# Fantasy Golf



## njsimonson (Sep 24, 2002)

Join the Simonson Golf League! Though not as glorious as Fantasy Football or as fun as Fantasy Baseball, or as fishing related as Fantasy Bass Fishing, Fantasy Golf is a good way to start off a new year of Fantasy Sports!

Log on to http://golf.fantasysports.yahoo.com/golf and click "Create or Join Group"

Then click "Join Existing Group" and then "Join Private Group" and enter the following information:

Group ID #: 9146
Password: golf

The season starts Feb 2, see you on the links!

PS: For you "roster abusers" (Yeah, you, Siouxperdave) there are nearly UNLIMITED ROSTER MOVES IN THIS FORMAT, in fact, you have to change your team every week! :lol:


----------



## spoiler92 (Jul 30, 2003)

Thats a good one! I was in that baseball league!!!!!!!

Spoiler92


----------



## njsimonson (Sep 24, 2002)

Well, whatcha waitin for? Log in.

Last year, I beat holmes by like 50 points. And I beat SiouxperDave by about 1900 points. I think it was 1908 to 0 or something.


----------



## dleier (Aug 28, 2002)

like winning fantasy golf is something to be proud of?

 :eyeroll:


----------



## 870 XPRS (Mar 12, 2003)

OUCH


----------



## dleier (Aug 28, 2002)

don't worry...Nick is a friend of mine. just a good natured jab at him.


----------



## njsimonson (Sep 24, 2002)

dleier said:


> like winning fantasy golf is something to be proud of?


DOUG...IT WAS HOLMES MAN, HOLMES. ANY TIME YOU CAN BEAT HOLMES AT ANYTHING IT'S SOMETHING TO BE PROUD OF!

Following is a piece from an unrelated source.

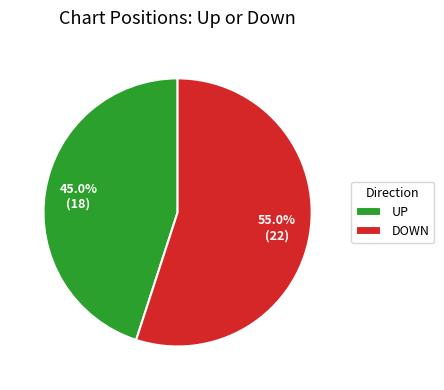

What is the ratio of the value at UP to the value at DOWN?

0.8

Geez, you know this...maaaaaan.

We're waiting buddy! (My team's name is "John Daly is Holmes' real dad")


----------



## njsimonson (Sep 24, 2002)

LAST CALL FOR GOLF - Season Starts Feb 2.


----------



## Hunter_58346 (May 22, 2003)

We have a NASCAR fantasy league started in Devils Lake if anyone is interested


----------



## knoppers (Jan 29, 2006)

I'm in. I played fantasy baseball through yahoo last year, and we all sent in a 5 doller lure, so the winning team would win a lure package. so we would all have to send a lure to the commishiner of our league, and only the teams that sent in a lure, could win the package. and if the winner never sent in a lure, the highest placed lure dude would win the lure package, what'all think?


----------